PROMPT: Each entry is to be transcribed exactly, with nothing added or dropped.

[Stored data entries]
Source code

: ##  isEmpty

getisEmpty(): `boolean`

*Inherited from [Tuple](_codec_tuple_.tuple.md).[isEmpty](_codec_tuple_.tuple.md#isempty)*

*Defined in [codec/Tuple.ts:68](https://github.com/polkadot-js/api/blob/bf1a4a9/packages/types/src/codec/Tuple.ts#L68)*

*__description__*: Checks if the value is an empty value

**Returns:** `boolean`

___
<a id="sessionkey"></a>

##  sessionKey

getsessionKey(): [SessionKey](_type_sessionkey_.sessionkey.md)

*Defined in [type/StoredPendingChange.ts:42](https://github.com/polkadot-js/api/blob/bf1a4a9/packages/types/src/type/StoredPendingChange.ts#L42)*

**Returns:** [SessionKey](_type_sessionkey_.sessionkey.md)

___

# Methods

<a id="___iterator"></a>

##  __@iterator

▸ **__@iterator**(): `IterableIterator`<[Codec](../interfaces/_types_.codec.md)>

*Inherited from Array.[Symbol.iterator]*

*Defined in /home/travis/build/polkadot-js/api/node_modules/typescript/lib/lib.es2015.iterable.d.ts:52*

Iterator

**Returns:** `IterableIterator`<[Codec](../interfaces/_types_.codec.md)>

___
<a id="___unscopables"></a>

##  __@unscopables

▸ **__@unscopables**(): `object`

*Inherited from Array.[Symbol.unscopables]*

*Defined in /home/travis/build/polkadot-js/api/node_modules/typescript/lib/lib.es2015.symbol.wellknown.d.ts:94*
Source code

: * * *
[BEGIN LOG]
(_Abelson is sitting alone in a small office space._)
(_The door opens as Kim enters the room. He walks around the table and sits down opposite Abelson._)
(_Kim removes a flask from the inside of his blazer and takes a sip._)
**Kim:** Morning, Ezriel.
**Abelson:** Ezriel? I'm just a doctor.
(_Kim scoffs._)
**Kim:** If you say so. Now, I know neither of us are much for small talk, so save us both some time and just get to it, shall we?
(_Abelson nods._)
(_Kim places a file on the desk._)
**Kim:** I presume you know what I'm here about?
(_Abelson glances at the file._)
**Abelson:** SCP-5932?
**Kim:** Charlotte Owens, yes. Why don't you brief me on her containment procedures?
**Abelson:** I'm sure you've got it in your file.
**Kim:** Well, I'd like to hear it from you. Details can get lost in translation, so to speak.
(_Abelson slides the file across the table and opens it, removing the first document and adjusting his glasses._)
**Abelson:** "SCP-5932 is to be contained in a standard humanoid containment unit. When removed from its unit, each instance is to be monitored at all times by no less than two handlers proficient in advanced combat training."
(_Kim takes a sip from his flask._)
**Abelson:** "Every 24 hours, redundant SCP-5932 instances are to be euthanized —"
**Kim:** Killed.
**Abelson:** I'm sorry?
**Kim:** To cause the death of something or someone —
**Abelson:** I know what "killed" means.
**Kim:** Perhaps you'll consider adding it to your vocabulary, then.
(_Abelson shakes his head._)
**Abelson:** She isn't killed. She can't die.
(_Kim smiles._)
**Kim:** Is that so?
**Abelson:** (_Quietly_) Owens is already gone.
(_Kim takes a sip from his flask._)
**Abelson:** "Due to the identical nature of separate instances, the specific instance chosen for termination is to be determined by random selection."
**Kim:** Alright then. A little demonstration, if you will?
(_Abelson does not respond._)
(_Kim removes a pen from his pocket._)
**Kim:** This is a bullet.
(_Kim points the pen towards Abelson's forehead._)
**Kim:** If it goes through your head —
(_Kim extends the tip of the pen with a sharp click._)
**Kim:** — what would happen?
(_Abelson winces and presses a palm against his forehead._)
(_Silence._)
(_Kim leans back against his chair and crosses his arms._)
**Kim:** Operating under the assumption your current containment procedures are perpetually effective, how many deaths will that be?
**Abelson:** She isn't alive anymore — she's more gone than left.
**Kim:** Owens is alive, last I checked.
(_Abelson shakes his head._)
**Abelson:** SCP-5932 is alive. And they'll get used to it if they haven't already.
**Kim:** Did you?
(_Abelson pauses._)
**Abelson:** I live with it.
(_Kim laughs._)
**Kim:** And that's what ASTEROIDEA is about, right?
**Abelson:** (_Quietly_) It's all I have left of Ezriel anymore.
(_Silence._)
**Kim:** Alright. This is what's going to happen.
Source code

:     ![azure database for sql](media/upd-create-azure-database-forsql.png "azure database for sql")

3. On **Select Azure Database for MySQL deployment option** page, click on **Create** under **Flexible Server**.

FINISHED TASK:
Source code

: ##  isEmpty

getisEmpty(): `boolean`

*Inherited from [Tuple](_codec_tuple_.tuple.md).[isEmpty](_codec_tuple_.tuple.md#isempty)*

*Defined in [codec/Tuple.ts:68](https://github.com/polkadot-js/api/blob/bf1a4a9/packages/types/src/codec/Tuple.ts#L68)*

*__description__*: Checks if the value is an empty value

**Returns:** `boolean`

___
<a id="sessionkey"></a>

##  sessionKey

getsessionKey(): [SessionKey](_type_sessionkey_.sessionkey.md)

*Defined in [type/StoredPendingChange.ts:42](https://github.com/polkadot-js/api/blob/bf1a4a9/packages/types/src/type/StoredPendingChange.ts#L42)*

**Returns:** [SessionKey](_type_sessionkey_.sessionkey.md)

___

# Methods

<a id="___iterator"></a>

##  __@iterator

▸ **__@iterator**(): `IterableIterator`<[Codec](../interfaces/_types_.codec.md)>

*Inherited from Array.[Symbol.iterator]*

*Defined in /home/travis/build/polkadot-js/api/node_modules/typescript/lib/lib.es2015.iterable.d.ts:52*

Iterator

**Returns:** `IterableIterator`<[Codec](../interfaces/_types_.codec.md)>

___
<a id="___unscopables"></a>

##  __@unscopables

▸ **__@unscopables**(): `object`

*Inherited from Array.[Symbol.unscopables]*

*Defined in /home/travis/build/polkadot-js/api/node_modules/typescript/lib/lib.es2015.symbol.wellknown.d.ts:94*
Source code

: * * *
[BEGIN LOG]
(_Abelson is sitting alone in a small office space._)
(_The door opens as Kim enters the room. He walks around the table and sits down opposite Abelson._)
(_Kim removes a flask from the inside of his blazer and takes a sip._)
**Kim:** Morning, Ezriel.
**Abelson:** Ezriel? I'm just a doctor.
(_Kim scoffs._)
**Kim:** If you say so. Now, I know neither of us are much for small talk, so save us both some time and just get to it, shall we?
(_Abelson nods._)
(_Kim places a file on the desk._)
**Kim:** I presume you know what I'm here about?
(_Abelson glances at the file._)
**Abelson:** SCP-5932?
**Kim:** Charlotte Owens, yes. Why don't you brief me on her containment procedures?
**Abelson:** I'm sure you've got it in your file.
**Kim:** Well, I'd like to hear it from you. Details can get lost in translation, so to speak.
(_Abelson slides the file across the table and opens it, removing the first document and adjusting his glasses._)
**Abelson:** "SCP-5932 is to be contained in a standard humanoid containment unit. When removed from its unit, each instance is to be monitored at all times by no less than two handlers proficient in advanced combat training."
(_Kim takes a sip from his flask._)
**Abelson:** "Every 24 hours, redundant SCP-5932 instances are to be euthanized —"
**Kim:** Killed.
**Abelson:** I'm sorry?
**Kim:** To cause the death of something or someone —
**Abelson:** I know what "killed" means.
**Kim:** Perhaps you'll consider adding it to your vocabulary, then.
(_Abelson shakes his head._)
**Abelson:** She isn't killed. She can't die.
(_Kim smiles._)
**Kim:** Is that so?
**Abelson:** (_Quietly_) Owens is already gone.
(_Kim takes a sip from his flask._)
**Abelson:** "Due to the identical nature of separate instances, the specific instance chosen for termination is to be determined by random selection."
**Kim:** Alright then. A little demonstration, if you will?
(_Abelson does not respond._)
(_Kim removes a pen from his pocket._)
**Kim:** This is a bullet.
(_Kim points the pen towards Abelson's forehead._)
**Kim:** If it goes through your head —
(_Kim extends the tip of the pen with a sharp click._)
**Kim:** — what would happen?
(_Abelson winces and presses a palm against his forehead._)
(_Silence._)
(_Kim leans back against his chair and crosses his arms._)
**Kim:** Operating under the assumption your current containment procedures are perpetually effective, how many deaths will that be?
**Abelson:** She isn't alive anymore — she's more gone than left.
**Kim:** Owens is alive, last I checked.
(_Abelson shakes his head._)
**Abelson:** SCP-5932 is alive. And they'll get used to it if they haven't already.
**Kim:** Did you?
(_Abelson pauses._)
**Abelson:** I live with it.
(_Kim laughs._)
**Kim:** And that's what ASTEROIDEA is about, right?
**Abelson:** (_Quietly_) It's all I have left of Ezriel anymore.
(_Silence._)
**Kim:** Alright. This is what's going to happen.
Source code

:     ![azure database for sql](media/upd-create-azure-database-forsql.png "azure database for sql")

3. On **Select Azure Database for MySQL deployment option** page, click on **Create** under **Flexible Server**.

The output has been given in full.